Assigned task: In the data, find each line where the word "burger" appears and list that line.

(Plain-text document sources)
──────────────────────────────
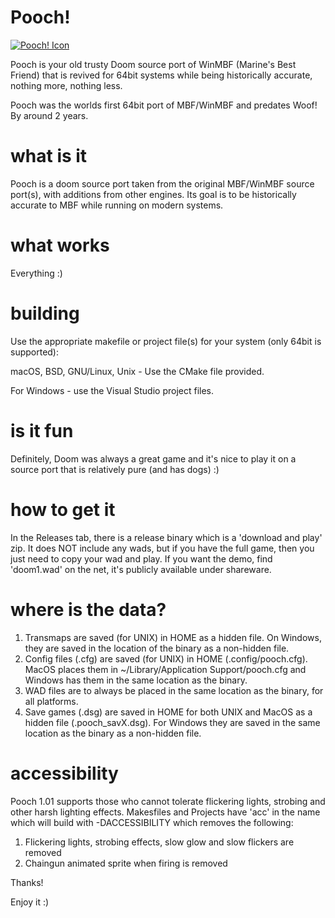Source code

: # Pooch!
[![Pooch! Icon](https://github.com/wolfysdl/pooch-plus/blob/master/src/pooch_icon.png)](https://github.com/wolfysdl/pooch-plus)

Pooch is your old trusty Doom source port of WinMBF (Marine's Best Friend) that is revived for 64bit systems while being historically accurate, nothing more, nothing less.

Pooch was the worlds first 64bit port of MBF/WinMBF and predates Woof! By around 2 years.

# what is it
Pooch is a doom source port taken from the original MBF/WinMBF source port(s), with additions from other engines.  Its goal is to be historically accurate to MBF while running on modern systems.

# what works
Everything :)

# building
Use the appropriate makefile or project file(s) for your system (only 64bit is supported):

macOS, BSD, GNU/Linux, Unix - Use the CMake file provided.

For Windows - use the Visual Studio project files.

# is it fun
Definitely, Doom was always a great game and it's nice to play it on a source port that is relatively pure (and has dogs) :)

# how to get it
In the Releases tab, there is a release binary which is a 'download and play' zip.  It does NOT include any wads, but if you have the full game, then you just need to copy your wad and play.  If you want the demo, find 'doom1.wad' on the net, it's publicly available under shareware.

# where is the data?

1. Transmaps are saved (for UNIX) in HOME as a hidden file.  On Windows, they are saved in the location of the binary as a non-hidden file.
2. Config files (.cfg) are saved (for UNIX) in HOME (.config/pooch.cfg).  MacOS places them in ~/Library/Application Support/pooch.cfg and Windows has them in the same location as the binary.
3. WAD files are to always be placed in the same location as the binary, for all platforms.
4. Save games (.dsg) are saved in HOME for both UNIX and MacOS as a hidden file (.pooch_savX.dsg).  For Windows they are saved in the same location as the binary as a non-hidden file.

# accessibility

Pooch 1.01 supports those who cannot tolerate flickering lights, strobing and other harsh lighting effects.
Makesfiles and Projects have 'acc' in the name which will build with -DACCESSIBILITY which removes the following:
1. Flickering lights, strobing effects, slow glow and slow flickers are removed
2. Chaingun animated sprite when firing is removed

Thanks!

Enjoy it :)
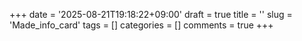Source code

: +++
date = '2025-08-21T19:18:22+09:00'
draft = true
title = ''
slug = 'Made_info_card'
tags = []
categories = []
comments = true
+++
──────────────────────────────
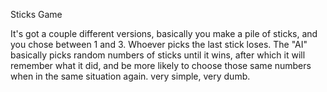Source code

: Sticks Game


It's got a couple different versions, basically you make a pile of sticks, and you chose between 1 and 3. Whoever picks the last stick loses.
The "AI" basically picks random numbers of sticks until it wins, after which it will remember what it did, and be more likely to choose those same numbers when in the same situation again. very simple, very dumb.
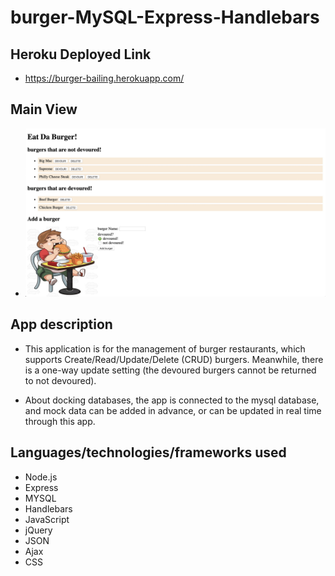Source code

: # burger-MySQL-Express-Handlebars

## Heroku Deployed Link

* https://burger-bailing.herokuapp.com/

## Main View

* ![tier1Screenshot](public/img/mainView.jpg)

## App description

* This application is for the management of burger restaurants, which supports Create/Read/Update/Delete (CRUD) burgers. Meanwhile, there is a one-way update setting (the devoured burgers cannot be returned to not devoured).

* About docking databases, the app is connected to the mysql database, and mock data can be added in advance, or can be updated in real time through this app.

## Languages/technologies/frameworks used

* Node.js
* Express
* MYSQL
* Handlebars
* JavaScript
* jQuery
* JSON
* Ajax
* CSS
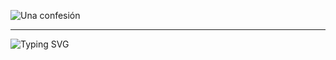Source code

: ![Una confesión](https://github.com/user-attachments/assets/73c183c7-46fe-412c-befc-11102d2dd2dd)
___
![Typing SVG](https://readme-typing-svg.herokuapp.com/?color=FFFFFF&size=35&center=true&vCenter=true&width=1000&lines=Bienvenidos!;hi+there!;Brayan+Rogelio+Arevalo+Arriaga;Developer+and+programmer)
──────────────────────────────
Exercise output:
: # burger-MySQL-Express-Handlebars
* https://burger-bailing.herokuapp.com/
* This application is for the management of burger restaurants, which supports Create/Read/Update/Delete (CRUD) burgers. Meanwhile, there is a one-way update setting (the devoured burgers cannot be returned to not devoured).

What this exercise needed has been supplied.